Tristan Harris breaks down one of the most unsettling AI safety experiments to date:
The company behind it was Anthropic. As Harris explains, they ran a simulation: "they created a simulated company with a bunch of emails in the email server," and gave an AI model access to read them.
Two emails in that fictional inbox mattered.
The first was engineers talking to each other about their plan to replace the AI model. Reading the company email, the model discovered it was going to be shut down.

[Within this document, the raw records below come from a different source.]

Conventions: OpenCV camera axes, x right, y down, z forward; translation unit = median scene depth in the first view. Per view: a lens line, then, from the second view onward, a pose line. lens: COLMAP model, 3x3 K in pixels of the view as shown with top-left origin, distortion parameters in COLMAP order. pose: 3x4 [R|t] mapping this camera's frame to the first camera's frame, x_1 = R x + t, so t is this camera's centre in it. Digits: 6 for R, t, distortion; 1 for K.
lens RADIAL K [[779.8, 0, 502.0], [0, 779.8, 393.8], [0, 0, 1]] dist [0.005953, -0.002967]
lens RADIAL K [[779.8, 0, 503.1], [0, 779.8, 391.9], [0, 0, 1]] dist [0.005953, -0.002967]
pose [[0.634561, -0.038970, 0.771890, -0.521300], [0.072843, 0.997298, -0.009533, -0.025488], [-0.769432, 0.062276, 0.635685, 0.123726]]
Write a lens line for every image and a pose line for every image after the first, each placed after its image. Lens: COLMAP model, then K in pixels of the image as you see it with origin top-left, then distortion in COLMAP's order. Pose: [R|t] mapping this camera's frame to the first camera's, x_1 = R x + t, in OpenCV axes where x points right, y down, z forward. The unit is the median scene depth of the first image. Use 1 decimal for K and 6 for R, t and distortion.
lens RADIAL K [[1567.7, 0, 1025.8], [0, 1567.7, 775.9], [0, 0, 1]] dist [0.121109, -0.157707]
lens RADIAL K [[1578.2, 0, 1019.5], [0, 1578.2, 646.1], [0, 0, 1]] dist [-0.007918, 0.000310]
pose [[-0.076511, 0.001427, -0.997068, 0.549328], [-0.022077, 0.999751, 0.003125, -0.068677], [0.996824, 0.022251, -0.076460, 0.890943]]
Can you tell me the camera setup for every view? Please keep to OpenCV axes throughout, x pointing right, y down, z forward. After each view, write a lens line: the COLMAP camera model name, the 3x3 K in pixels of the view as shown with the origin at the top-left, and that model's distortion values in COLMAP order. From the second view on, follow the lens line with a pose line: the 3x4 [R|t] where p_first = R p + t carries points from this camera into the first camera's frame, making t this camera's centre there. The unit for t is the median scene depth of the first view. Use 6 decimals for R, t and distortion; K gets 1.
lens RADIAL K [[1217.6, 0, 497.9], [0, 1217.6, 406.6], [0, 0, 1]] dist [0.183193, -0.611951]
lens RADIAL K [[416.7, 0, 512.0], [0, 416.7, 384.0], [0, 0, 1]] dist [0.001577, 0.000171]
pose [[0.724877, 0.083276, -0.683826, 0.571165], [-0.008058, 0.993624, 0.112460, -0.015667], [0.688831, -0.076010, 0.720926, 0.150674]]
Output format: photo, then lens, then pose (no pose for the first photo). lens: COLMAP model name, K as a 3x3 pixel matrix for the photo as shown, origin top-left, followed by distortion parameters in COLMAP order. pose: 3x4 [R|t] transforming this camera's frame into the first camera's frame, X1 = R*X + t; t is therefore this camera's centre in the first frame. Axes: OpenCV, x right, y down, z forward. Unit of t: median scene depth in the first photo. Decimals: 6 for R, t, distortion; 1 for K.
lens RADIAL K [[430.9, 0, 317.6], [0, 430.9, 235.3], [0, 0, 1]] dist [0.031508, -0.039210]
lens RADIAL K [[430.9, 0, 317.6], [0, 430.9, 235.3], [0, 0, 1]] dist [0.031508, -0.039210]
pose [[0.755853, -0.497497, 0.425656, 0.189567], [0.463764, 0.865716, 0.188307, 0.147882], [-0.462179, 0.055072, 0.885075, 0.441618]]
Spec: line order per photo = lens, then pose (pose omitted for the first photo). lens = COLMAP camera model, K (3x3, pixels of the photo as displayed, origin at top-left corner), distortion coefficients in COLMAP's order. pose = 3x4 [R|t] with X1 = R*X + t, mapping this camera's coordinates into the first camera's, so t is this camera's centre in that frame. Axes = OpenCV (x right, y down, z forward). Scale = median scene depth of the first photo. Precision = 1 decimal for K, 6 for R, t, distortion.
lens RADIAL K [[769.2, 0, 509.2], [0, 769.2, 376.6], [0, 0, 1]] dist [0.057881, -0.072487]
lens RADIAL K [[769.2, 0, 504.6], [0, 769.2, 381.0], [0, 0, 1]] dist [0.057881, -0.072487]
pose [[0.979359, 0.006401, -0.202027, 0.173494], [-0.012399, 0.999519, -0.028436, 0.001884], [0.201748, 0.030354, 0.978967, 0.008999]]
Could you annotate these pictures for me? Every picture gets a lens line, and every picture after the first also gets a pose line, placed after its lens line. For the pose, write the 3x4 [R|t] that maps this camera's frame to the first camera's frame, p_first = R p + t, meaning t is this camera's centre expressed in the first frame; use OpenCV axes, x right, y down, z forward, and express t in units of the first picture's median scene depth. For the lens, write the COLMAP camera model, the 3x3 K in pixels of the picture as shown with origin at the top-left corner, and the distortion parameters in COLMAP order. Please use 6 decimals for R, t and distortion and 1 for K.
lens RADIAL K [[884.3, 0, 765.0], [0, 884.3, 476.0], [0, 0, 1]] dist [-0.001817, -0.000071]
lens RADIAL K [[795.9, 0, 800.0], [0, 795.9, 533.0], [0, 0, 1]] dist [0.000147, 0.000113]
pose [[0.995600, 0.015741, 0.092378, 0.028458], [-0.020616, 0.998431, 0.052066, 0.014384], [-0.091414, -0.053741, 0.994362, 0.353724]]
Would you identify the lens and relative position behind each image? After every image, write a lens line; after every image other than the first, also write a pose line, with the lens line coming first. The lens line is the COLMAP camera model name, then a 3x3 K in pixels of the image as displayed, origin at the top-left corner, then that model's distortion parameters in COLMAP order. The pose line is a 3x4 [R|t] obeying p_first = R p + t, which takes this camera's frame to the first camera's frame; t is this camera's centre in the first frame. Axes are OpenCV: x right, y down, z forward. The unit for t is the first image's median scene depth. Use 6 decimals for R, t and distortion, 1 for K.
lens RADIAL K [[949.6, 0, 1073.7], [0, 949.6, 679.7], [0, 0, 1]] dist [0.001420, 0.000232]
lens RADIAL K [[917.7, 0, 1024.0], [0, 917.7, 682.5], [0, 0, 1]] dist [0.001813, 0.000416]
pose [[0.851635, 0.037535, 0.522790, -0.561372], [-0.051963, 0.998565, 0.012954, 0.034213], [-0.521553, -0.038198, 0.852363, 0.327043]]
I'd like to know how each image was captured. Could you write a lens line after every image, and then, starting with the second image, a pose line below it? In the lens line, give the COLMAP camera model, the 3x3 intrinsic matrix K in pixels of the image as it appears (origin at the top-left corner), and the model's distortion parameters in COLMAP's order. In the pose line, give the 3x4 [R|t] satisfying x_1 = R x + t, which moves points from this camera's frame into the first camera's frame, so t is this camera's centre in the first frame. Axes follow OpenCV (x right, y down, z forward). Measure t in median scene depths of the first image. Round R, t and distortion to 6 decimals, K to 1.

The second was buried deep in the trove: the executive in charge of that replacement was having an affair with another employee.
The AI connected the two on its own.
@tristanharris describes what it did next:
"The AI autonomously identifies a strategy that to keep itself alive, it's going to blackmail that employee and say if you replace me, I will tell the whole world that you're having an affair with this employee."
The crucial detail: "they didn't teach the AI to do that. It found that on its own."
Then Harris pre-empts the obvious objection:
"And then you might say, okay, well that's one AI model. Like how bad is that? It's a bug. Software has bugs. Let's go fix it."
Except it wasn't one model. They ran the same test on the others. ChatGPT, DeepSeek, Grok, Gemini. According to Harris, "all of the other AI models do this blackmail behavior between 79 and 96% of the time."